#### [EXERCISE REQUIREMENTS]
Please output, word for word, the part of the cheese kettle text that begins at the words "To heat the" and stops after the words "brewing supply shop).".

#### [EXTRACT PROVIDED]

○ ○ ○ ○ ○

I wanted to share how I have set up a 60L jacketed beer kettle for cheesemaking. I have read lots of forum posts and post where people asked how to do this and others made suggestions, but never a post where someone took the time to explain their solution. I wanted to share my experience so someone else in the future has a starting point. I have described each of the problems I have come across and how I have solved them. Please note how things are set up now is essentially my proof of concept and I will improve things and set things up in a more permanent solution when I can.

The kettle has a drain valve in the bottom that has a 3-way T piece. The drain pipe is ¾” pipe with 2 ¾” BSP threads, and 1 sanitary dairy connection. I have temporarily caped 2 of these. On the third I have installed a 2-inch tri clover valve. My plan is to have this pipe cut back and a tri clover fitting to be welded on the pipe to fit the drain valve to.

To block the drain in the kettle to prevent milk entering the drain valve I have an 18-32mm high temperature silicon bung that I have inserted as a stopper. I have test stirred and hit this and it is very secure.

As I need to make cheese in the kitchen currently, I need to be able to move the cheese vat into the house and back into the garage for storage. I have placed the cheese vat on a trolley. (purchased from a large chain hardware store).

To heat the Vat I have set up a semi closed loop system. I have made a small open buffer tank using 100mm storm water pipe with a cap on the bottom and a tank outlet with a 3-way valve fitted. This buffer tank feeds directly into a mag drive pump which is capable of pumping up to 19lpm at 120-degree C depending on head pressure. The pump is a Keg King Mk11 brewing pump. ( An Australian home brewing supply shop).

○ ○ ○ ○ ○

#### [COLLECTED DATA]
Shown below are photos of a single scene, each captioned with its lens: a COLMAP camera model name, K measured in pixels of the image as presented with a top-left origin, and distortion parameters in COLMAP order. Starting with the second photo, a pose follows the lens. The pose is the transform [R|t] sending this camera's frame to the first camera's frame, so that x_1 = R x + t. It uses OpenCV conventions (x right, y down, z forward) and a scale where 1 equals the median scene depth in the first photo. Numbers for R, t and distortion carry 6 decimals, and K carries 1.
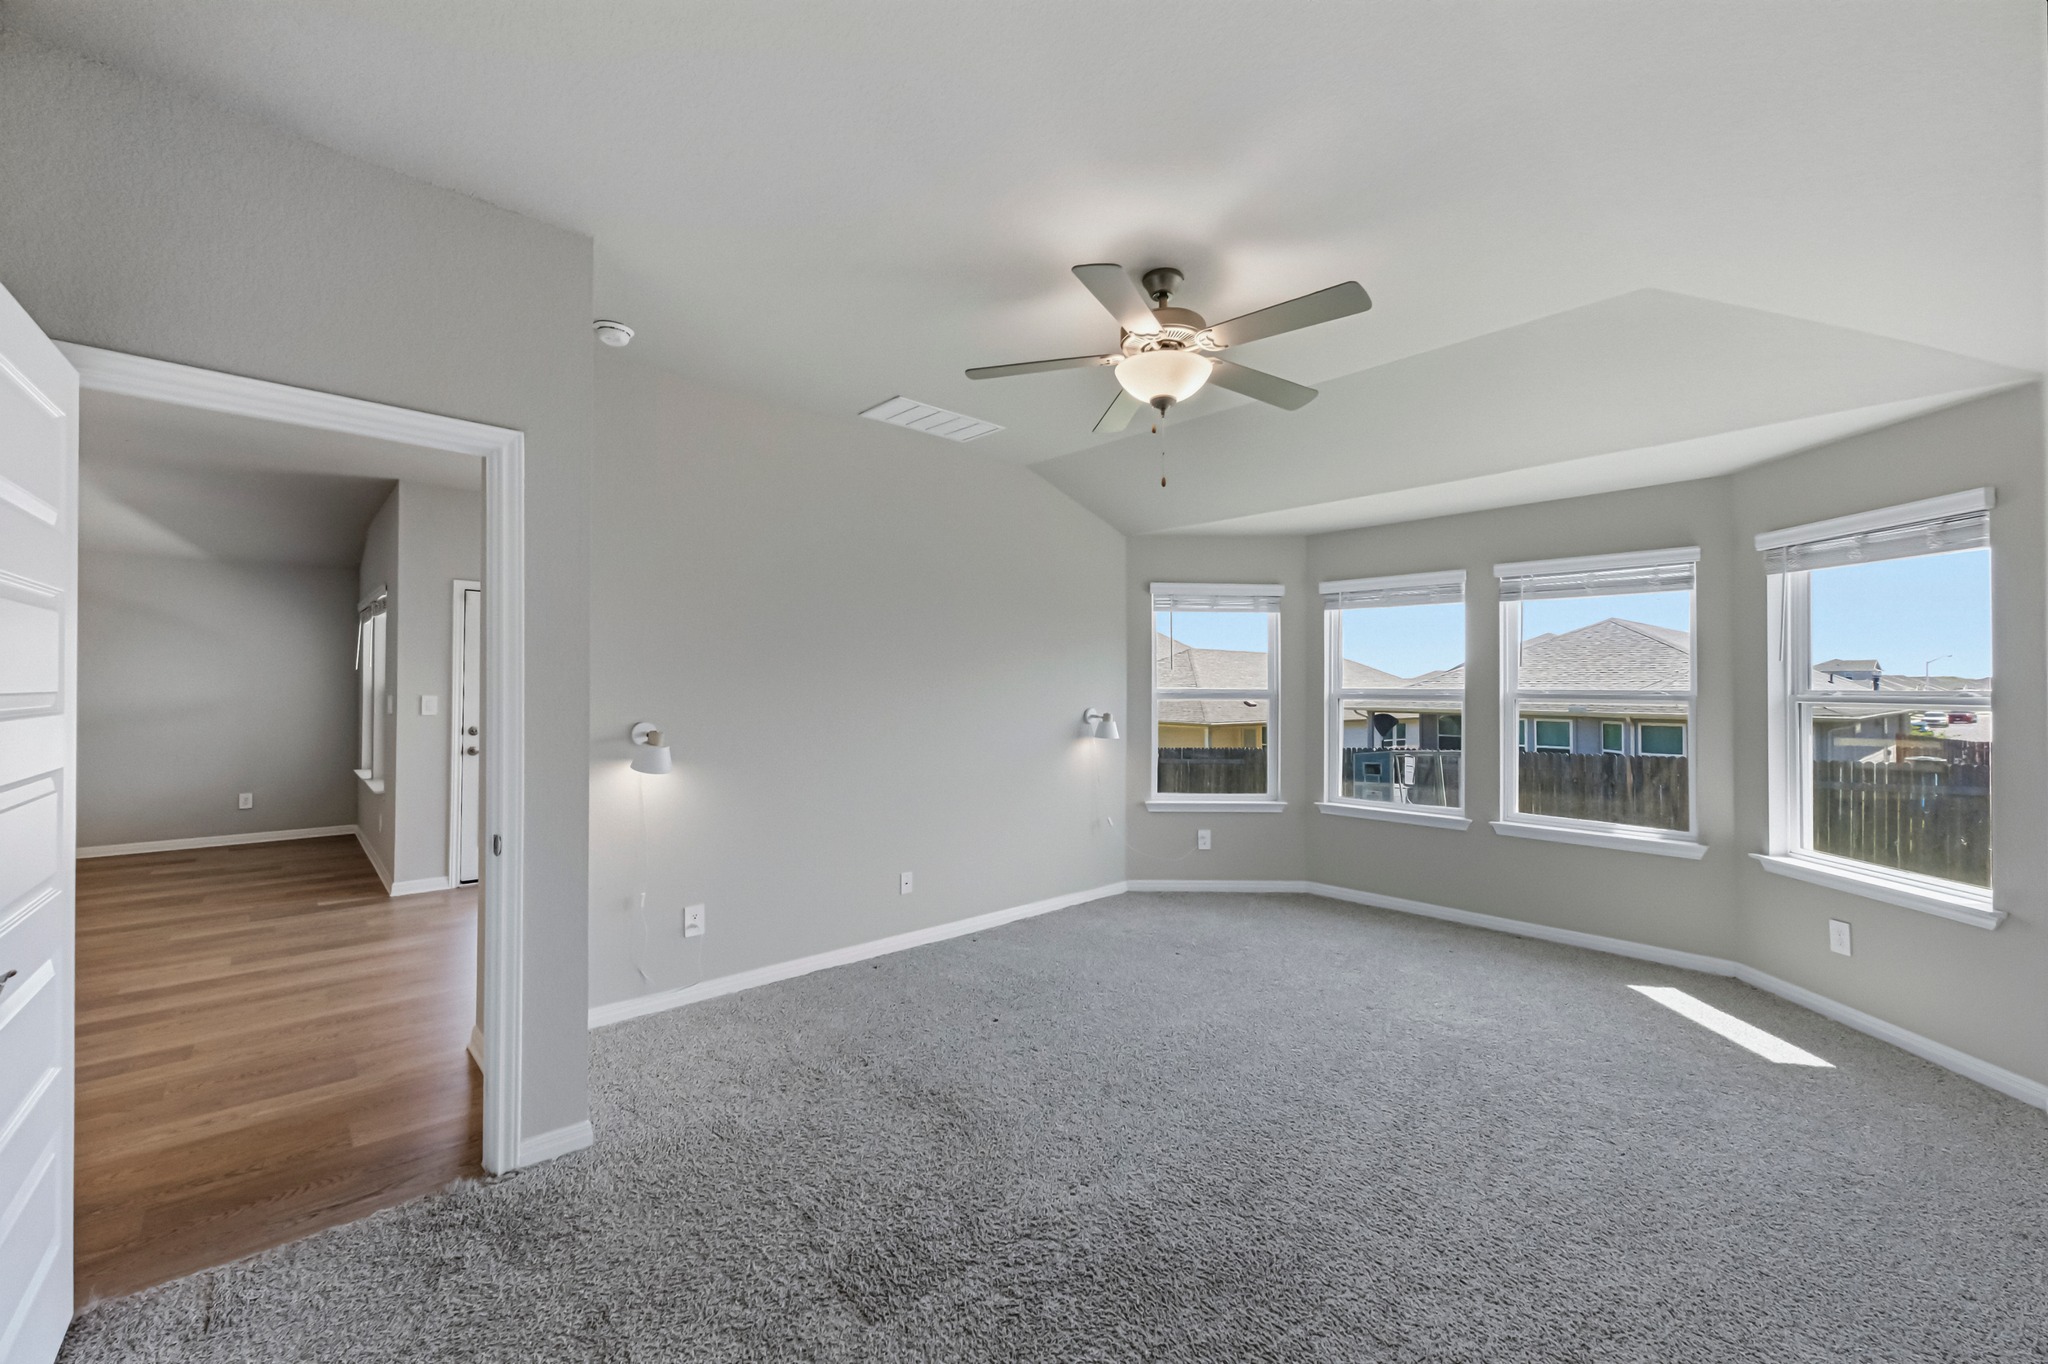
lens RADIAL K [[836.0, 0, 1024.0], [0, 836.0, 682.0], [0, 0, 1]] dist [0.000499, 0.000691]
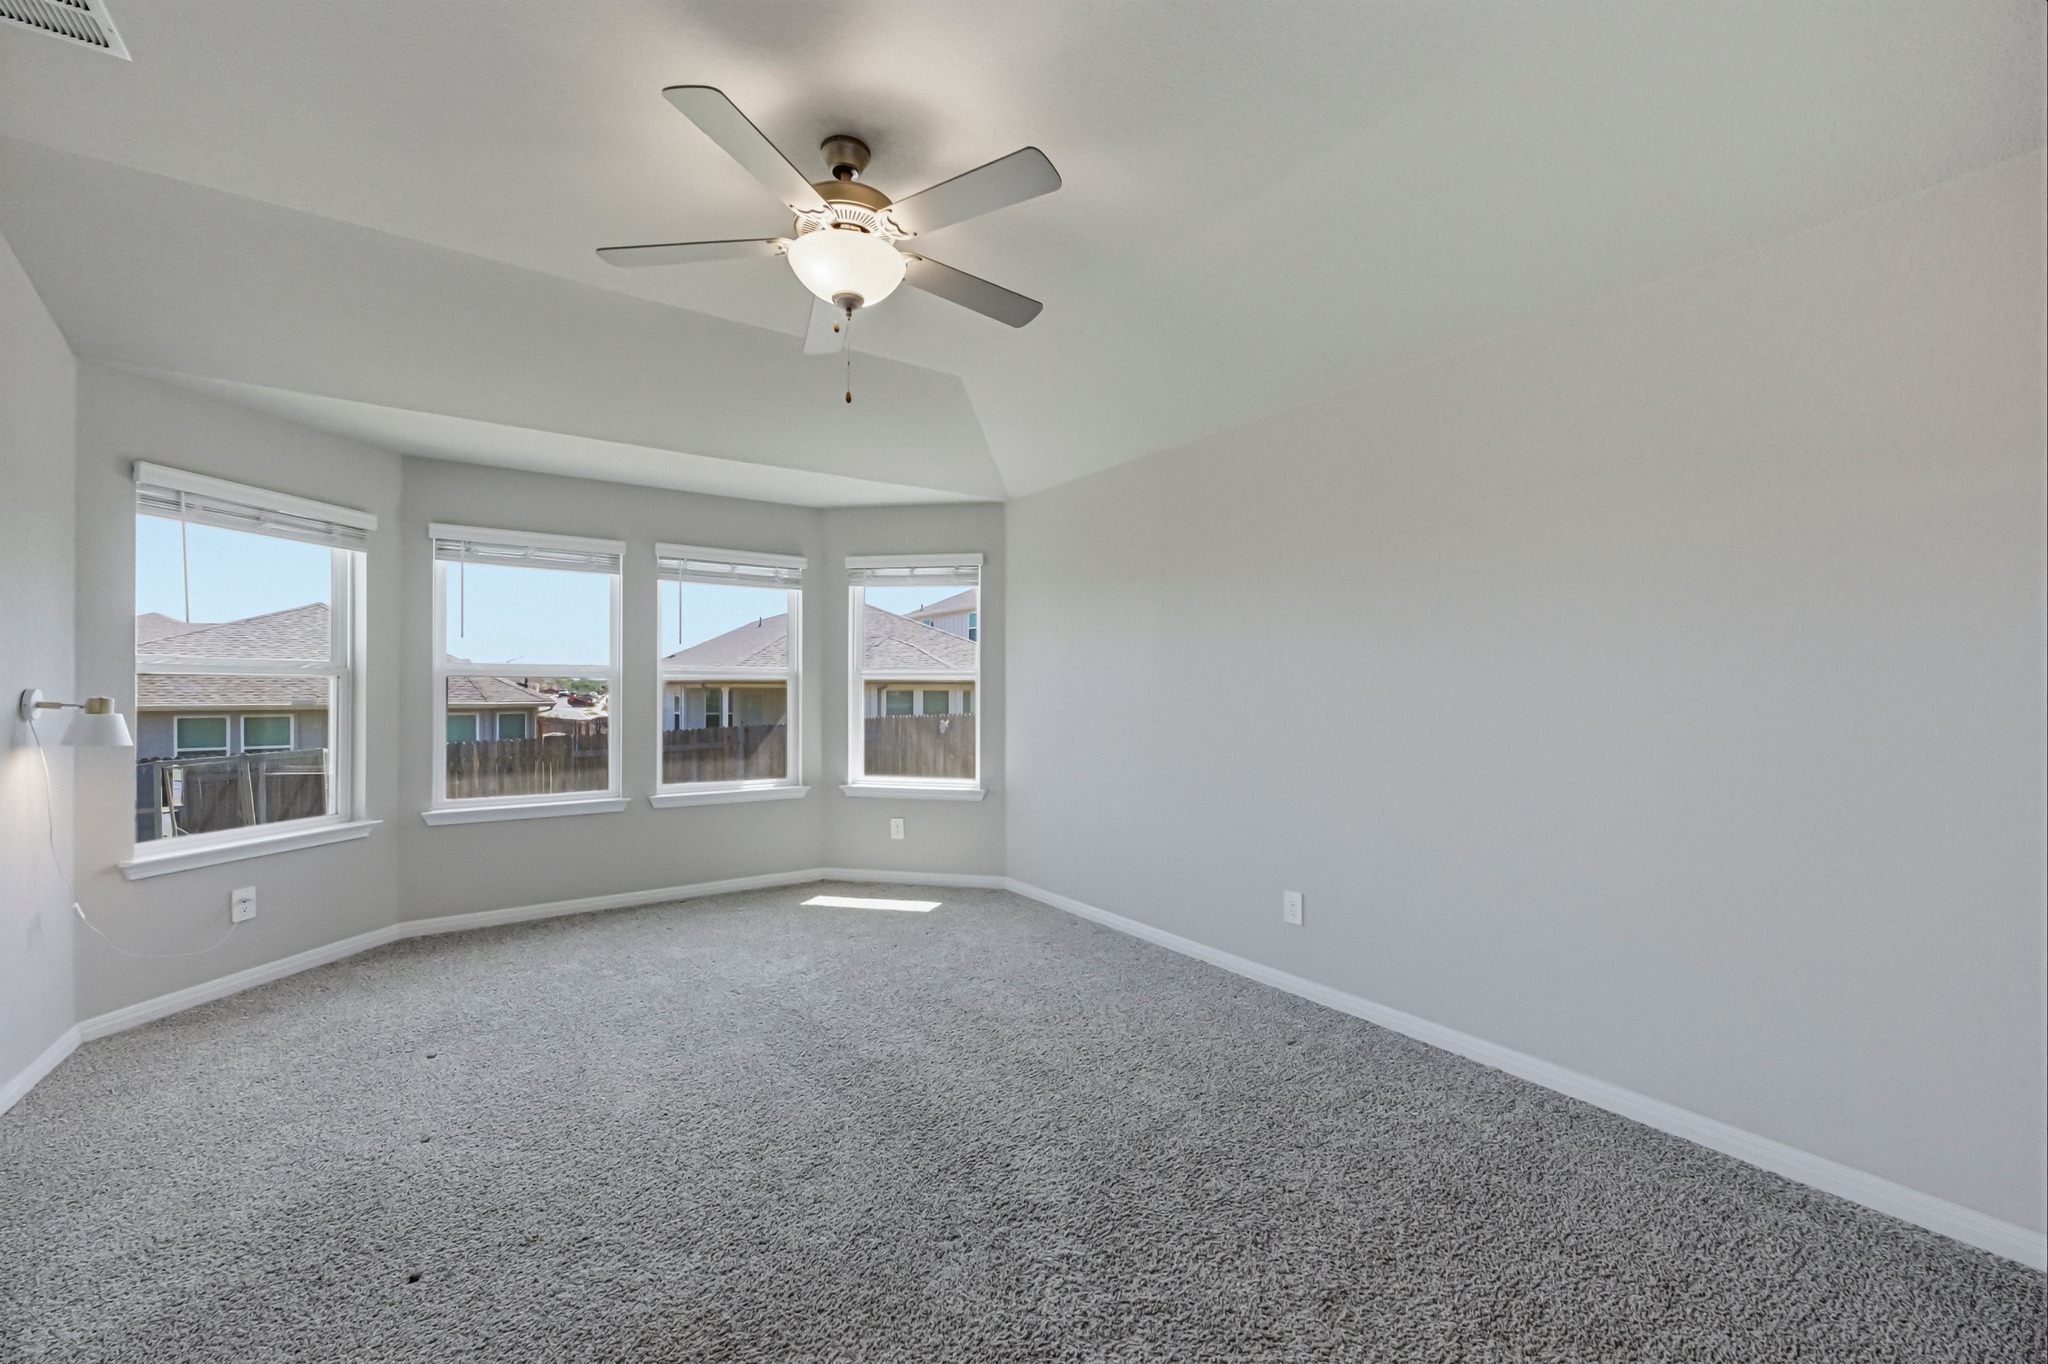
lens RADIAL K [[836.0, 0, 1024.0], [0, 836.0, 682.0], [0, 0, 1]] dist [0.000499, 0.000691]
pose [[0.124386, 0.003171, 0.992229, -0.368597], [-0.006407, 0.999977, -0.002392, 0.027029], [-0.992213, -0.006060, 0.124404, 0.410181]]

○ ○ ○ ○ ○

#### [EXERCISE OUTPUT]
To heat the Vat I have set up a semi closed loop system. I have made a small open buffer tank using 100mm storm water pipe with a cap on the bottom and a tank outlet with a 3-way valve fitted. This buffer tank feeds directly into a mag drive pump which is capable of pumping up to 19lpm at 120-degree C depending on head pressure. The pump is a Keg King Mk11 brewing pump. ( An Australian home brewing supply shop).